### Stored data entries
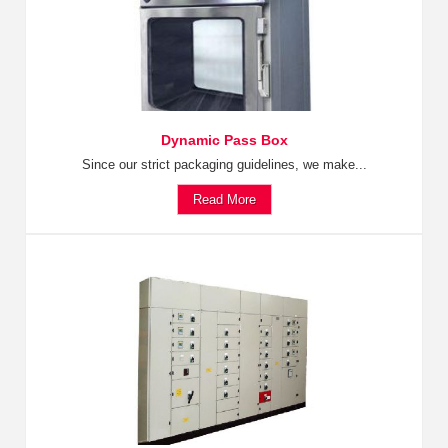
Dynamic Pass Box
Since our strict packaging guidelines, we make...
Read More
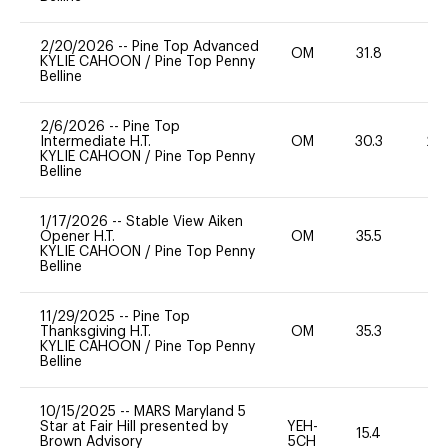
2/20/2026
--
Pine Top Advanced
OM
31.8
0
KYLIE CAHOON
/
Pine Top Penny
Belline
2/6/2026
--
Pine Top
Intermediate H.T.
OM
30.3
20
KYLIE CAHOON
/
Pine Top Penny
Belline
1/17/2026
--
Stable View Aiken
Opener H.T.
OM
35.5
0
KYLIE CAHOON
/
Pine Top Penny
Belline
11/29/2025
--
Pine Top
Thanksgiving H.T.
OM
35.3
0
KYLIE CAHOON
/
Pine Top Penny
Belline
10/15/2025
--
MARS Maryland 5
Star at Fair Hill presented by
YEH-
15.4
-
Brown Advisory
5CH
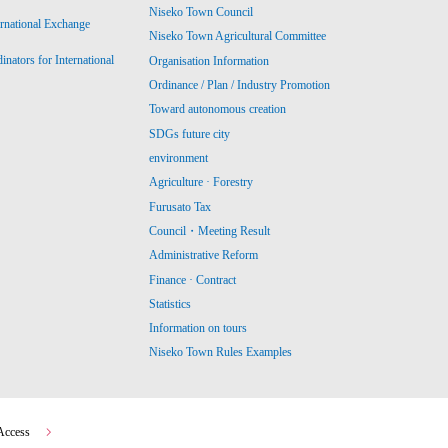
Niseko Town Council
ernational Exchange
Niseko Town Agricultural Committee
ators for International
Organisation Information
Ordinance / Plan / Industry Promotion
Toward autonomous creation
SDGs future city
environment
Agriculture · Forestry
Furusato Tax
Council・Meeting Result
Administrative Reform
Finance · Contract
Statistics
Information on tours
Niseko Town Rules Examples
Access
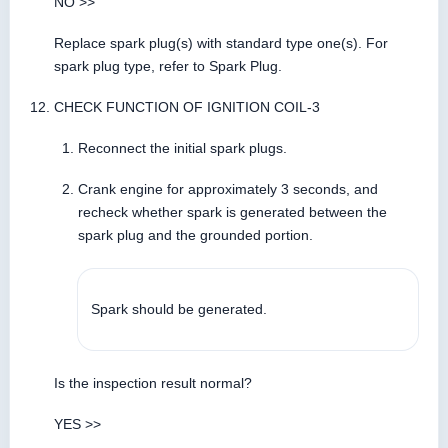
NO >>
Replace spark plug(s) with standard type one(s). For
spark plug type, refer to Spark Plug.
CHECK FUNCTION OF IGNITION COIL-3
Reconnect the initial spark plugs.
Crank engine for approximately 3 seconds, and
recheck whether spark is generated between the
spark plug and the grounded portion.
Spark should be generated.
Is the inspection result normal?
YES >>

### Aim of the task
Copy out all of the data word for word. Do not carry over any picture.

### Exercise result
Dynamic Pass Box
Since our strict packaging guidelines, we make...
Read More
2/20/2026
--
Pine Top Advanced
OM
31.8
0
KYLIE CAHOON
/
Pine Top Penny
Belline
2/6/2026
--
Pine Top
Intermediate H.T.
OM
30.3
20
KYLIE CAHOON
/
Pine Top Penny
Belline
1/17/2026
--
Stable View Aiken
Opener H.T.
OM
35.5
0
KYLIE CAHOON
/
Pine Top Penny
Belline
11/29/2025
--
Pine Top
Thanksgiving H.T.
OM
35.3
0
KYLIE CAHOON
/
Pine Top Penny
Belline
10/15/2025
--
MARS Maryland 5
Star at Fair Hill presented by
YEH-
15.4
-
Brown Advisory
5CH
Niseko Town Council
ernational Exchange
Niseko Town Agricultural Committee
ators for International
Organisation Information
Ordinance / Plan / Industry Promotion
Toward autonomous creation
SDGs future city
environment
Agriculture · Forestry
Furusato Tax
Council・Meeting Result
Administrative Reform
Finance · Contract
Statistics
Information on tours
Niseko Town Rules Examples
Access
NO >>
Replace spark plug(s) with standard type one(s). For
spark plug type, refer to Spark Plug.
CHECK FUNCTION OF IGNITION COIL-3
Reconnect the initial spark plugs.
Crank engine for approximately 3 seconds, and
recheck whether spark is generated between the
spark plug and the grounded portion.
Spark should be generated.
Is the inspection result normal?
YES >>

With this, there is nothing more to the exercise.